* **WRITTEN TASK**
Lines holding the word "that" are the ones to copy from the data below.

* **EXTRACTED INFORMATION**
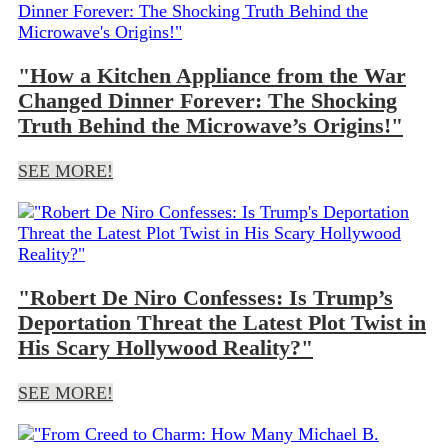
"How a Kitchen Appliance from the War
Changed Dinner Forever: The Shocking
Truth Behind the Microwave’s Origins!"
SEE MORE!
"Robert De Niro Confesses: Is Trump’s
Deportation Threat the Latest Plot Twist in
His Scary Hollywood Reality?"
SEE MORE!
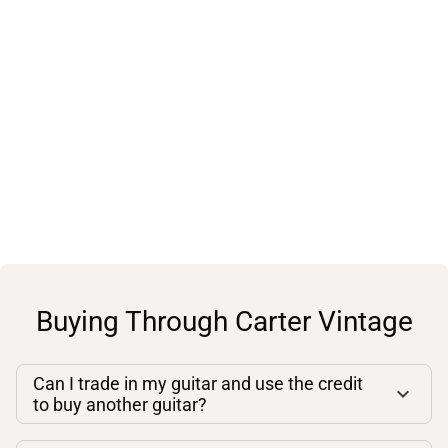
Buying Through Carter Vintage
Can I trade in my guitar and use the credit
to buy another guitar?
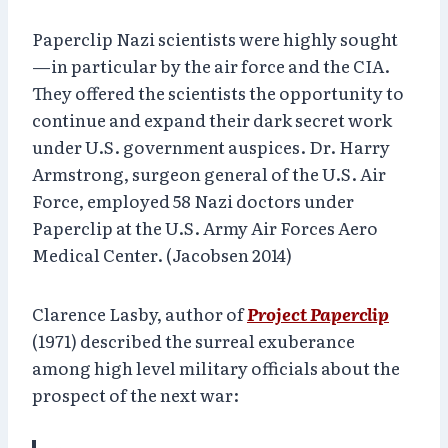
Paperclip Nazi scientists were highly sought
—in particular by the air force and the CIA.
They offered the scientists the opportunity to
continue and expand their dark secret work
under U.S. government auspices. Dr. Harry
Armstrong, surgeon general of the U.S. Air
Force, employed 58 Nazi doctors under
Paperclip at the U.S. Army Air Forces Aero
Medical Center. (Jacobsen 2014)
Clarence Lasby, author of
Project Paperclip
(1971) described the surreal exuberance
among high level military officials about the
prospect of the next war:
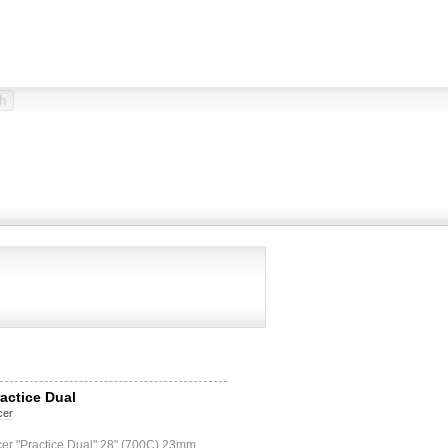
ractice Dual
cer
cer "Practice Dual" 28" (700C) 23mm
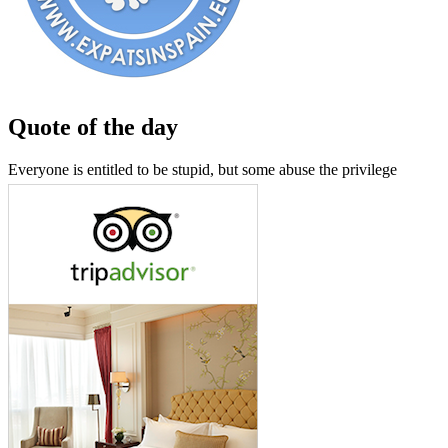
Quote of the day
Everyone is entitled to be stupid, but some abuse the privilege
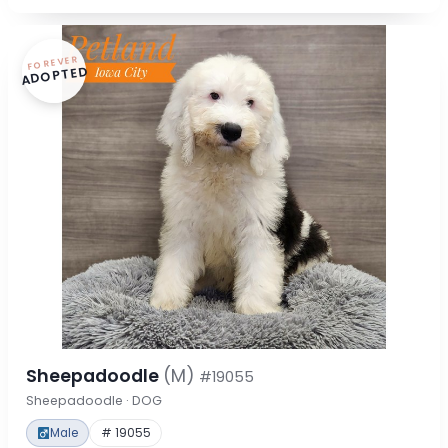
FOREVER
ADOPTED
Sheepadoodle
(M)
#19055
Sheepadoodle · DOG
Male
# 19055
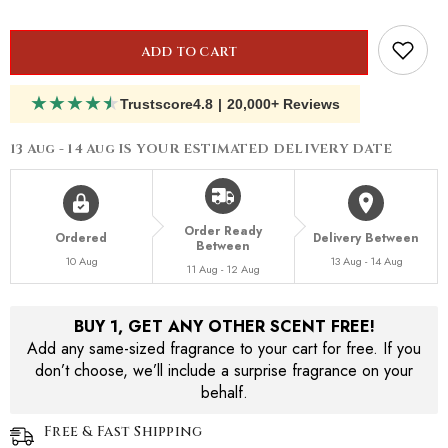
Anges
Anges
ADD TO CART
★
★
★
★
★
Trustscore
4.8
|
20,000+ Reviews
13 Aug - 14 Aug
IS YOUR ESTIMATED DELIVERY DATE
Order Ready
Ordered
Delivery Between
Between
10 Aug
13 Aug - 14 Aug
11 Aug - 12 Aug
BUY 1, GET ANY OTHER SCENT FREE!
Add any same-sized fragrance to your cart for free. If you
don’t choose, we’ll include a surprise fragrance on your
behalf.
Free & Fast Shipping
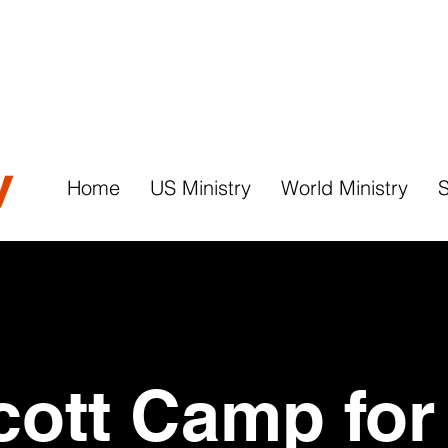
Home
US Ministry
World Ministry
cott Camp for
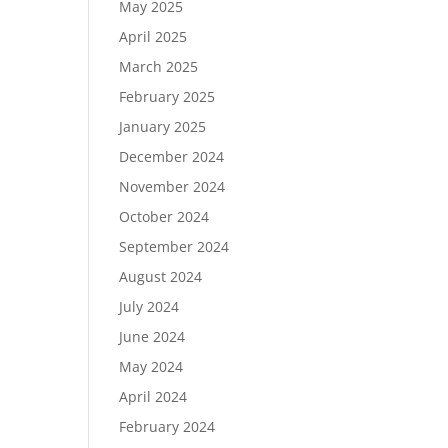
May 2025
April 2025
March 2025
February 2025
January 2025
December 2024
November 2024
October 2024
September 2024
August 2024
July 2024
June 2024
May 2024
April 2024
February 2024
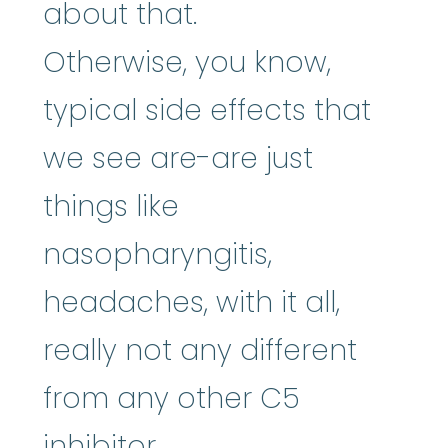
about that.
Otherwise, you know,
typical side effects that
we see are-are just
things like
nasopharyngitis,
headaches, with it all,
really not any different
from any other C5
inhibitor.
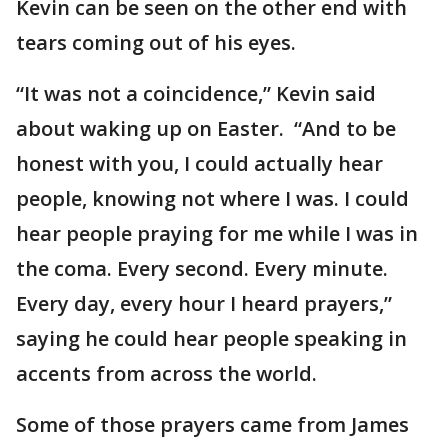
Kevin can be seen on the other end with
tears coming out of his eyes.
“It was not a coincidence,” Kevin said
about waking up on Easter. “And to be
honest with you, I could actually hear
people, knowing not where I was. I could
hear people praying for me while I was in
the coma. Every second. Every minute.
Every day, every hour I heard prayers,”
saying he could hear people speaking in
accents from across the world.
Some of those prayers came from James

* **SOLUTION FOR THIS PROBLEM**
about that.
typical side effects that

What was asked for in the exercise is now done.